Personal information
- Date of birth: 22 April 1995 (age 31)
- Place of birth: Manosque, France
- Height: 1.86 m (6 ft 1 in)
- Positions: Forward; attacking midfielder;

Team information
- Current team: Créteil

Senior career*
- Years: Team / Apps / (Gls)
- 2013–2019: Auxerre B / 60 / (17)
- 2015–2019: Auxerre / 19 / (0)
- 2017–2018: → Chambly (loan) / 22 / (9)
- 2018–2019: → Le Mans (loan) / 22 / (4)
- 2019: → Le Mans B (loan) / 2 / (0)
- 2019–2020: Béziers / 15 / (3)
- 2020–2022: Bourg-Péronnas / 43 / (9)
- 2022–2025: Martigues / 65 / (13)
- 2025–: Créteil / 0 / (0)

= Romain Montiel =

French footballer (born 1995)

Romain Montiel (born 22 April 1995) is a French professional footballer who plays as a forward for Championnat National 1 club Créteil.

==Career==
Born in Manosque, Montiel started his youth career with Istres in 2008. Playing for the under 13s he was spotted by Auxerre, and joined the club in the summer 2010 as part of their sport studies intake. He was part of the team that won the Coupe Gambardella in 2014. In 2015 he had trials elsewhere, having been refused a place in the first team but was invite back to the training centre and scored four goals in his first game of the 2015–16 Championnat de France Amateur season. He was called into the first team training group the next day.

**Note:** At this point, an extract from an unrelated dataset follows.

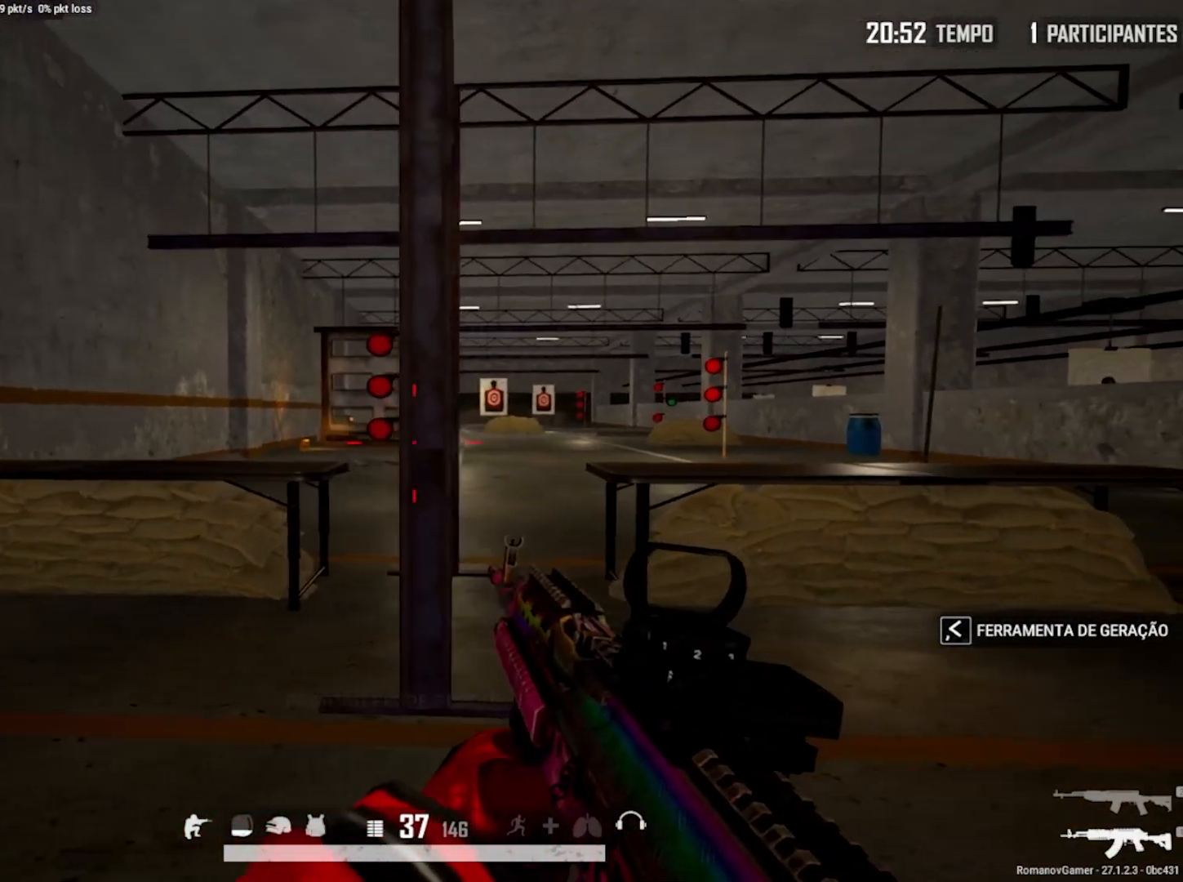
{"keys": ["e"], "mouse": ["left", "right"], "mouse_move": "left", "events": [[17, "d", "down"], [117, "a", "up"], [350, "mouse_right", "down"], [400, "d", "up"], [433, "a", "down"], [433, "mouse_left", "down"], [483, "a", "up"], [483, "e", "down"]]}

Montiel made his first team debut for Auxerre on 14 November 2015, in the seventh round of the 2015–16 Coupe de France, coming on as a substitute as Auxerre were giant-killed by tier 5 side Limoges. He made his Ligue 2 debut on 8 January 2016 as a late substitute in a 1–1 draw with Valenciennes.

On 27 January 2016, Montiel signed his first professional contract with Auxerre, for three years, coming into effect from June 2016. At the end of the summer 2017 transfer window, despite figuring in the previous three Ligue 2 games, he was loaned out to Championnat National side Chambly. Injured in his first training session with the club, he didn't play a game until October 2017, when he scored five goals in a 2017-18 Coupe de France preliminary rounds game against amateur opposition. Returning to Auxerre at the end of the loan after scoring 16 goals for Chambly, he was given a one-year extension of this Auxerre contract, and loaned out to another Championnat National side, Le Mans.

In June 2019, Auxerre agreed to transfer Montiel to Béziers, just relegated from Ligue 2. After one season, he left to join Bourg-en-Bresse.

On 8 June 2022, Montiel signed with Martigues. On 24 June 2025, he signed for Créteil.